Il giorno dopo Tommasino si sveglia allegro, anche se un po’ malinconico. Gli mancano la mamma e i suoi fratelli, ma soprattutto la signora Rosa, la gattara, e la sua cucina calda e profumata di cannella. A differenza del figlio, è una donna affettuosa con gli animali cui deve non solo quel nome buffo, ma anche la vita. Cosa non darebbe ora per una sua coccola dietro l’orecchio e quella cesta in vimini in cui dormiva sereno accanto al forno a legna.
Appena lo vede in piedi, Saetta gli va incontro e lo saluta con delle fusa calorose. Intimidito, Tommasino abbassa lo sguardo e si passa la zampetta sopra il musetto.
«Come hai dormito?» chiede la gatta bianca con una voce melodiosa arrotolando le parole come se stesse canticchiando. Il ciuffo riccio con il fiocco azzurro vibra ogni volta che sorride.
«Bene» dice il gattino nero e inizia a raccontare dei suoi sogni colorati, della madre e dei fratelli, persino di Rosa e della sua gentilezza. Si guarda, però, dall’ammettere a Saetta che la pancia gli brontola già di primo mattino per non sembrare sfacciato. Per fortuna è lei a tirare fuori l’argomento e a svelargli un grande segreto.
«Questa mattina io e Moro — così si chiama uno degli altri gatti che vivono nella casa abbandonata — siamo andati a caccia di provviste. Abbiamo raccattato qualche pezzo di salsiccia, un po’ di pane, una mezza bottiglietta di latte e, tieniti forte, un topo vero. Vedrai che banchetto stasera!»
Al solo pensiero di mangiare qualcosa di buono e gustoso, i baffi di Tommasino si arricciano. Dopo che Saetta se n’è andata, un’ombra attraversa il volto del gattino nero. Anche se è grato ai nuovi amici per come l’hanno accolto sotto il loro tetto bucato, vorrebbe fare qualcosa per ricambiare. Peccato che sia ancora troppo piccolo per andare a caccia di topi o fare giro nei dintorni. Non sa cucinare, per colpa del figlio Rosa non ha avuto il tempo di rivelargli i suoi trucchi ai fornelli; non sa leggere, per provare una ricetta, ammesso che trovasse un libro del genere.

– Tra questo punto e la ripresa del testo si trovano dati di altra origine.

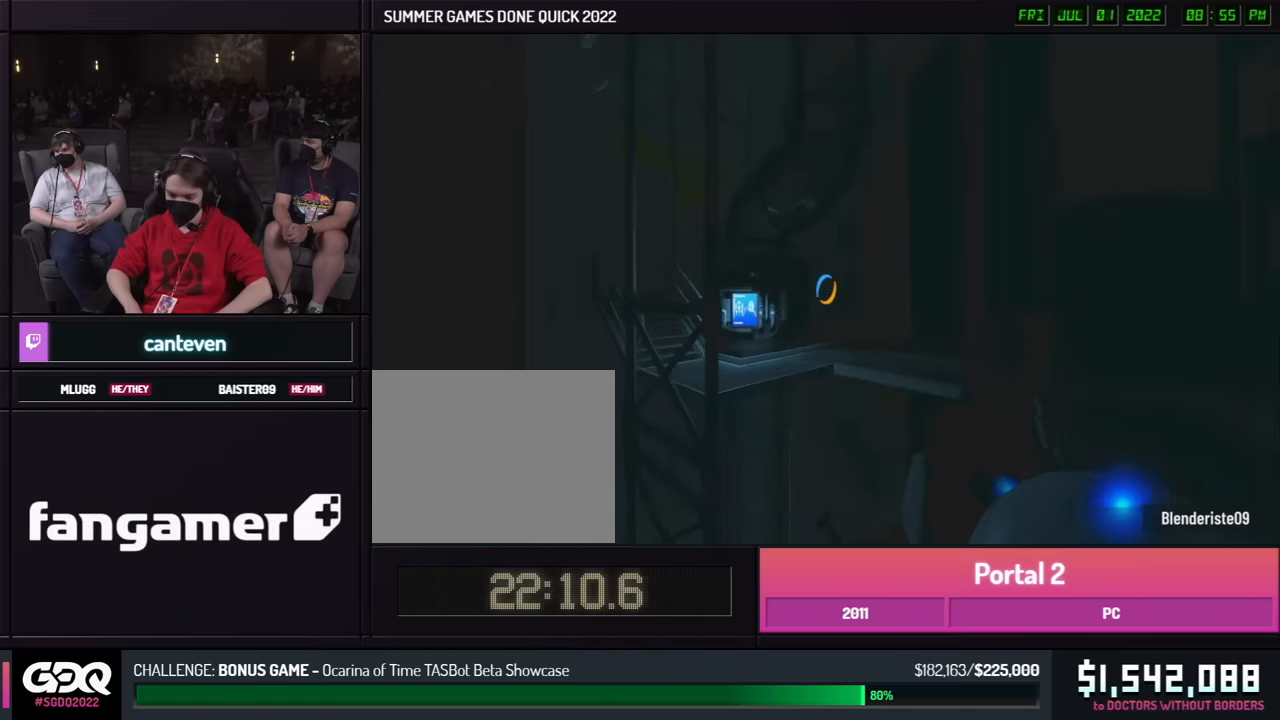
{"buttons": [], "left_stick": "left", "right_stick": "left", "events": [[33, "right_stick", "center"], [50, "A", "down"], [67, "left_stick", "left"], [133, "A", "up"], [450, "right_stick", "left"]]}
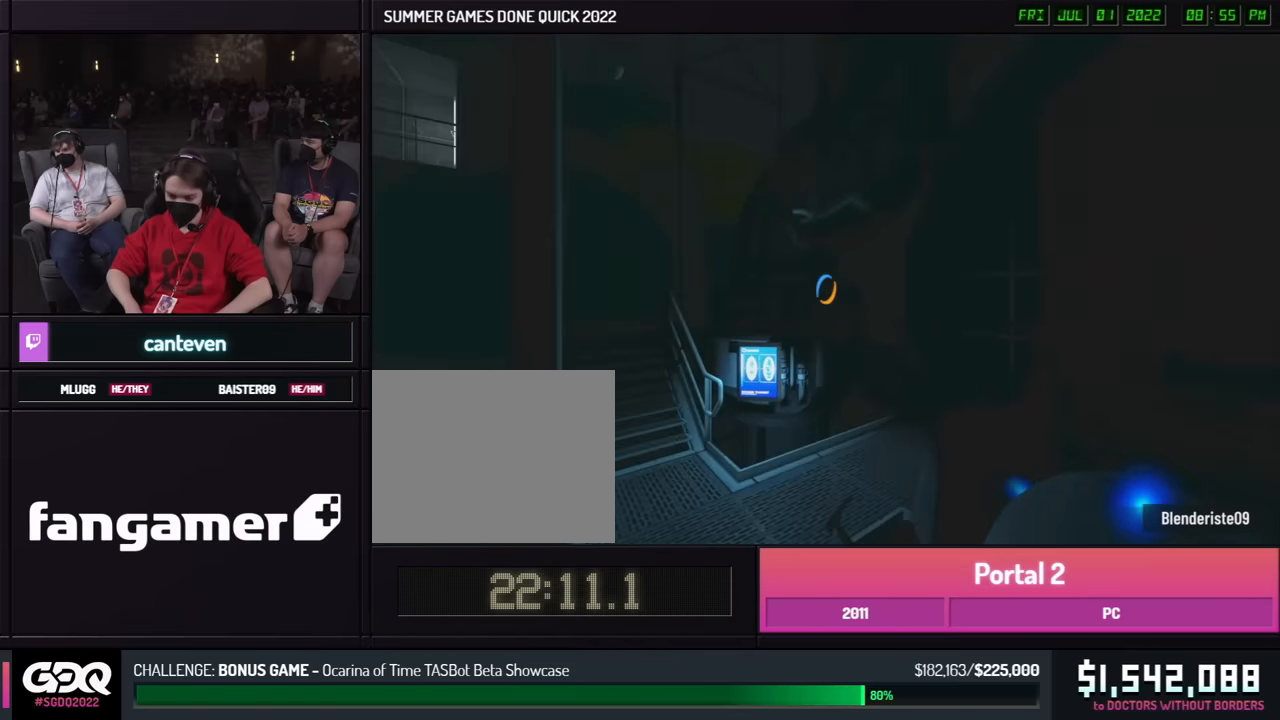
{"buttons": [], "left_stick": "right", "right_stick": "center", "events": [[267, "right_stick", "center"], [350, "A", "down"], [450, "A", "up"], [483, "left_stick", "right"]]}
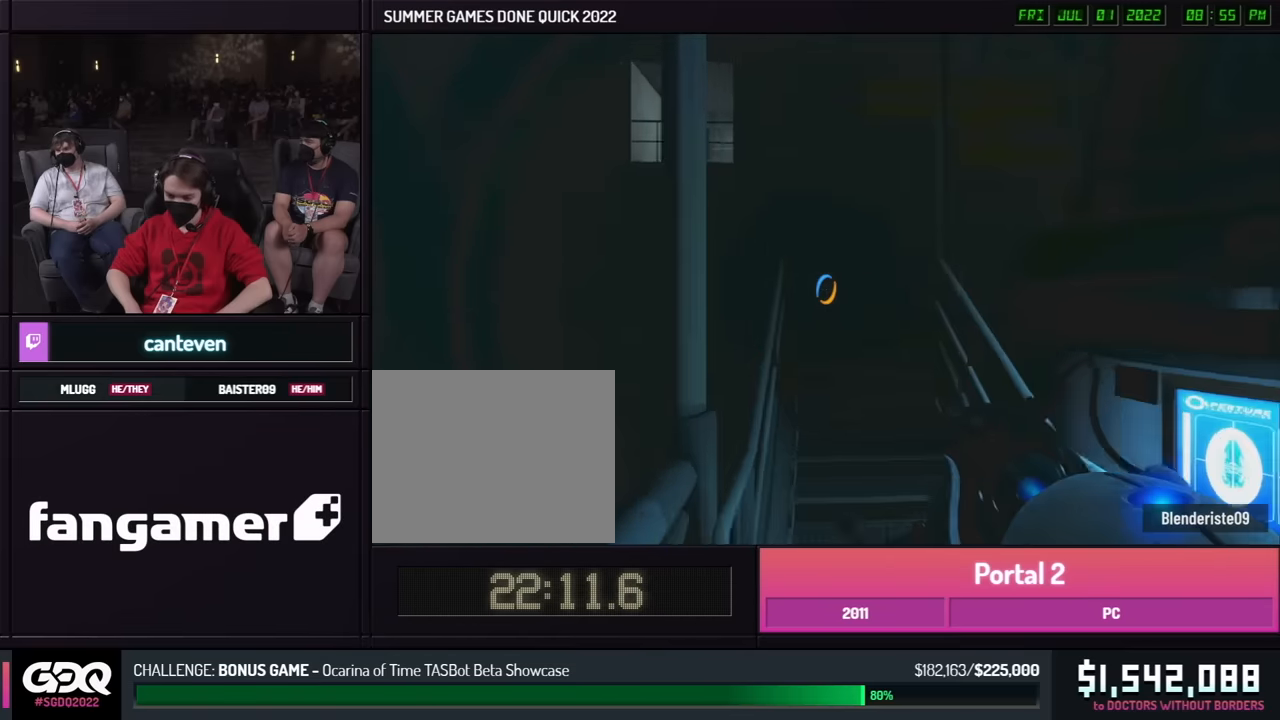
{"buttons": ["R1"], "left_stick": "up-left", "right_stick": "down-right", "events": [[17, "left_stick", "left"], [33, "left_stick", "right"], [300, "right_stick", "up-left"], [333, "A", "down"], [450, "A", "up"], [467, "R1", "down"], [483, "left_stick", "up-left"], [483, "right_stick", "down-right"]]}
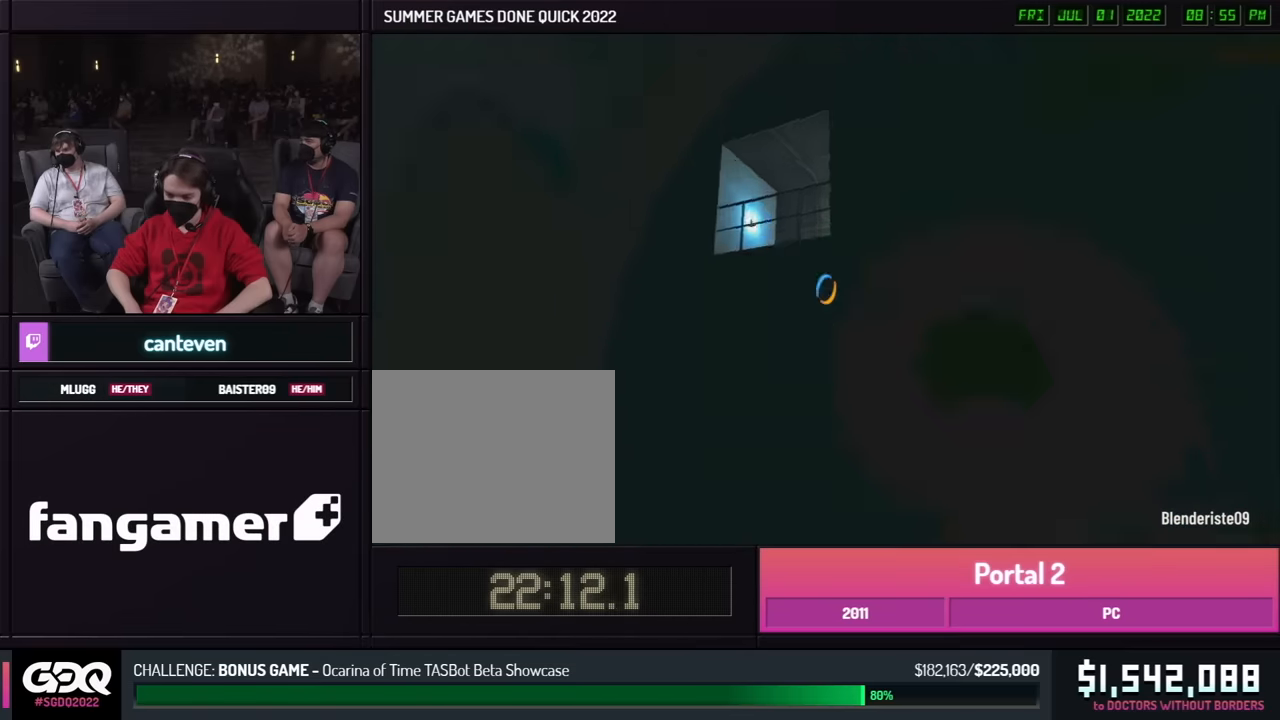
{"buttons": [], "left_stick": "right", "right_stick": "center", "events": [[50, "R1", "up"], [167, "L1", "down"], [167, "left_stick", "down"], [250, "L1", "up"], [317, "left_stick", "right"], [333, "right_stick", "center"]]}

Pensa e ripensa, gli viene un’idea: Rosa ha sempre detto che aveva una bella vocina e che da grande avrebbe potuto fare il gattante (gatto cantante nel linguaggio felino). Tommasino non ha alcuna esperienza nel campo, ma per Saetta vale la pena almeno di provare.
La sera, mentre la gatta bianca apparecchia sulla coperta di lana davanti al falò che Moro ha acceso per scaldarsi le zampe e le ossa, Tommasino inizia a intonare l’unica canzone che conosce. Le parole dolci non hanno significato preciso, alcune capisce altre meno, però gli basta sentire il cuore battere nel ritmo serrato per rendersi conto quanto è grande il sentimento sbocciato dal nulla in lui.
Saetta lo ascolta in silenzio, gli occhi a forma di cuoricino, il ciuffo con il fiocco azzurro tremante d’emozione. Forse è solo una sensazione passeggera, un momento che il giorno dopo sarà soltanto un ricordo. Forse è troppo grande per Tommasino, e lui troppo piccolo per lei, ma per adesso va bene così per entrambi. Quando nasce, l’amore di un gatto è una canzone da cantare a squarciagola senza pensare al domani.
ma che bella favola a lieto fine. Gli animali si mostrano più saggi degli uomini e si aiutano a vicenda per superare le diifficoltà.